Oleh: Hadi Kammis*)
Alor News (Opini) – Program Makan Bergizi Gratis (MBG) yang digagas pemerintah pusat hadir dengan misi mulia, yaitu memastikan setiap anak Indonesia mendapatkan asupan gizi layak agar tumbuh sehat, cerdas, dan siap menjadi generasi emas 2045. Harapan besar itu lahir dari realitas kondisi bangsa saat ini, yaitu angka stunting nasional berada di kisaran 21 persen (BPS:2023).
Tidak bisa dipungkiri, program MBG telah membawa manfaat nyata di banyak sekolah. Di sejumlah daerah, anak-anak bisa menikmati sarapan tanpa memberatkan orang tua, sementara guru juga melihat kehadiran siswa semakin meningkat sejak program ini berjalan.

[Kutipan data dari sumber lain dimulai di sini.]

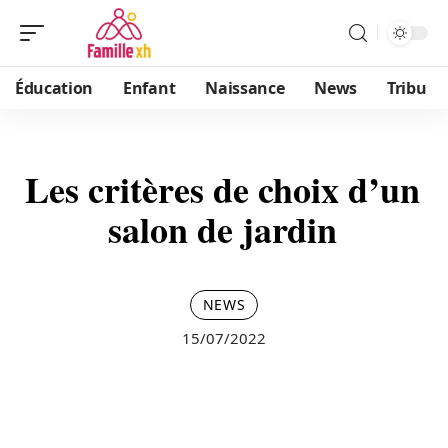
Éducation
Enfant
Naissance
News
Tribu
Les critères de choix d’un
salon de jardin
NEWS
15/07/2022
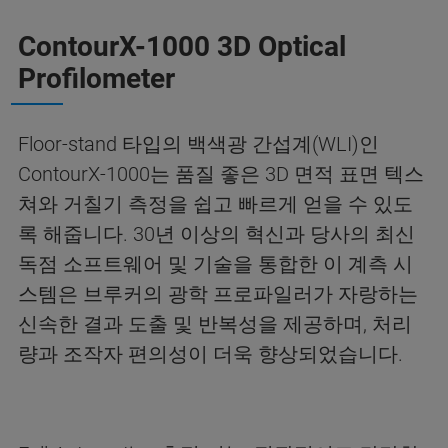
ContourX-1000 3D Optical
Profilometer
Floor-stand 타입의 백색광 간섭계(WLI)인
ContourX-1000는 품질 좋은 3D 면적 표면 텍스
쳐와 거칠기 측정을 쉽고 빠르게 얻을 수 있도
록 해줍니다. 30년 이상의 혁신과 당사의 최신
독점 소프트웨어 및 기술을 통합한 이 계측 시
스템은 브루커의 광학 프로파일러가 자랑하는
신속한 결과 도출 및 반복성을 제공하며, 처리
량과 조작자 편의성이 더욱 향상되었습니다.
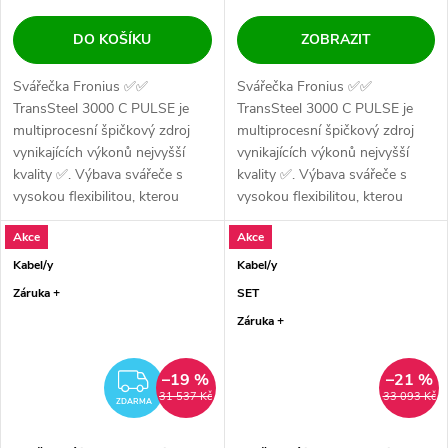
DO KOŠÍKU
ZOBRAZIT
Svářečka Fronius ✅✅
Svářečka Fronius ✅✅
TransSteel 3000 C PULSE je
TransSteel 3000 C PULSE je
multiprocesní špičkový zdroj
multiprocesní špičkový zdroj
vynikajících výkonů nejvyšší
vynikajících výkonů nejvyšší
kvality ✅. Výbava svářeče s
kvality ✅. Výbava svářeče s
vysokou flexibilitou, kterou
vysokou flexibilitou, kterou
použije...
použije...
Akce
Akce
Kabel/y
Kabel/y
Záruka +
SET
Záruka +
–19 %
–21 %
ZDARMA
31 537 Kč
33 093 Kč
ZDARMA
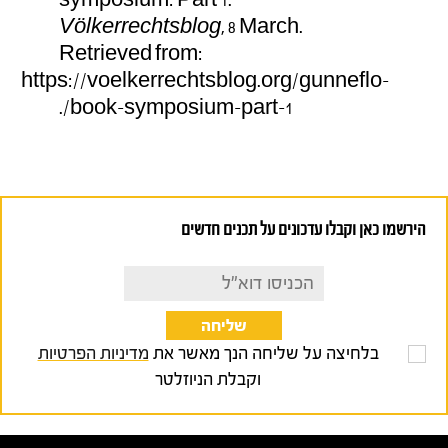
Völkerrechtsblog
, 8 March.
Retrieved from:
https://voelkerrechtsblog.org/gunneflo-
book-symposium-part-1/.
הירשמו כאן וקבלו עדכונים על תכנים חדשים
בלחיצה על שליחה הנך מאשר את
מדיניות הפרטיות
וקבלת הניוזלטר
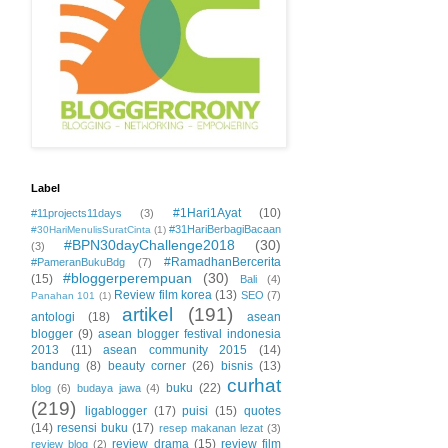
Label
#1Hari1Ayat
(10)
#11projects11days
(3)
#31HariBerbagiBacaan
#30HariMenulisSuratCinta
(1)
#BPN30dayChallenge2018
(30)
(3)
#RamadhanBercerita
#PameranBukuBdg
(7)
#bloggerperempuan
(30)
(15)
Bali
(4)
Review film korea
(13)
SEO
(7)
Panahan 101
(1)
artikel
(191)
antologi
(18)
asean
blogger
(9)
asean blogger festival indonesia
2013
(11)
asean community 2015
(14)
bandung
(8)
beauty corner
(26)
bisnis
(13)
curhat
buku
(22)
blog
(6)
budaya jawa
(4)
(219)
ligablogger
(17)
puisi
(15)
quotes
(14)
resensi buku
(17)
resep makanan lezat
(3)
review drama
(15)
review film
review blog
(2)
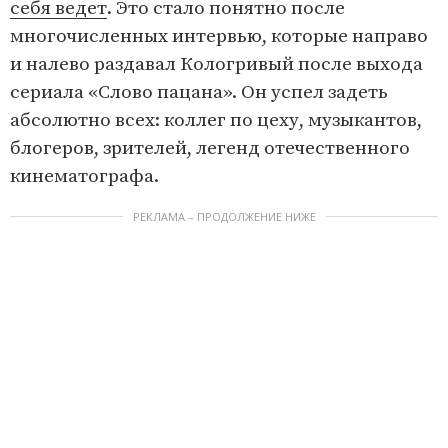
себя ведет
. Это стало понятно после
многочисленных интервью, которые направо
и налево раздавал Кологривый после выхода
сериала «Слово пацана». Он успел задеть
абсолютно всех: коллег по цеху, музыкантов,
блогеров, зрителей, легенд отечественного
кинематографа.
РЕКЛАМА – ПРОДОЛЖЕНИЕ НИЖЕ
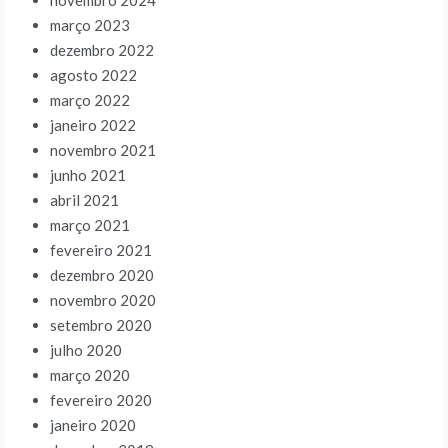
novembro 2024
março 2023
dezembro 2022
agosto 2022
março 2022
janeiro 2022
novembro 2021
junho 2021
abril 2021
março 2021
fevereiro 2021
dezembro 2020
novembro 2020
setembro 2020
julho 2020
março 2020
fevereiro 2020
janeiro 2020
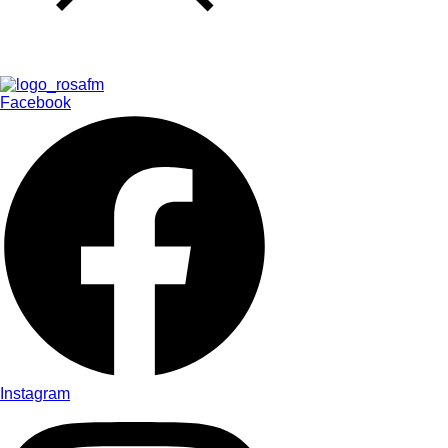
Facebook
Instagram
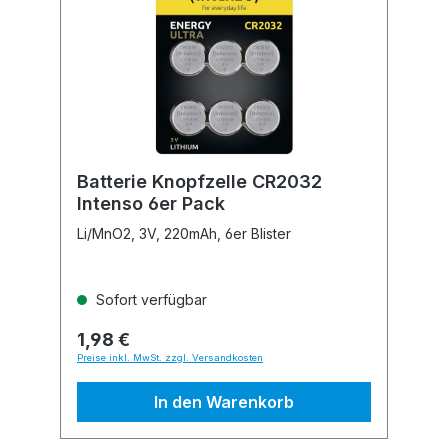
Batterie Knopfzelle CR2032
Intenso 6er Pack
Li/MnO2, 3V, 220mAh, 6er Blister
Sofort verfügbar
1,98 €
Preise inkl. MwSt. zzgl. Versandkosten
In den Warenkorb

Bagi sebagian keluarga, terutama yang tinggal di daerah dengan tingkat ekonomi rendah, program ini membantu meringankan beban pengeluaran harian. Banyak orang tua merasa lebih tenang melepas anak ke sekolah karena yakin kebutuhan gizinya tercukupi.
MBG juga membuka peluang ekonomi baru. Penyediaan makanan yang melibatkan UMKM lokal, petani, hingga pedagang pasar membuat perputaran ekonomi daerah semakin hidup. Program ini tidak hanya berdampak pada kesehatan siswa, tetapi juga menjadi penopang kesejahteraan masyarakat di sekitar sekolah.
Ada juga praktik baik di beberapa daerah yang berhasil menjalankan MBG dengan manajemen yang cukup baik. Penyedia makanan melibatkan UMKM lokal, menjaga kualitas bahan segar, dan bekerja sama dengan orang tua serta sekolah untuk memastikan makanan aman dan sesuai kebutuhan anak. Model ini menunjukkan bahwa program sebenarnya bisa berjalan baik bila pengawasan dan manajemen dilaksanakan dengan serius.
Namun, sebagian fakta di lapangan menunjukkan cerita lain. Beberapa kasus keracunan massal justru bersumber dari makanan MBG menjadi alarm keras bagi kita semua. Alih-alih menyehatkan, program ini malah berpotensi mengancam keselamatan anak-anak, akibat tidak dikelola dengan standar ketat. Fakta ini memperlihatkan bahwa niat baik tanpa pengawasan bisa berubah menjadi bencana.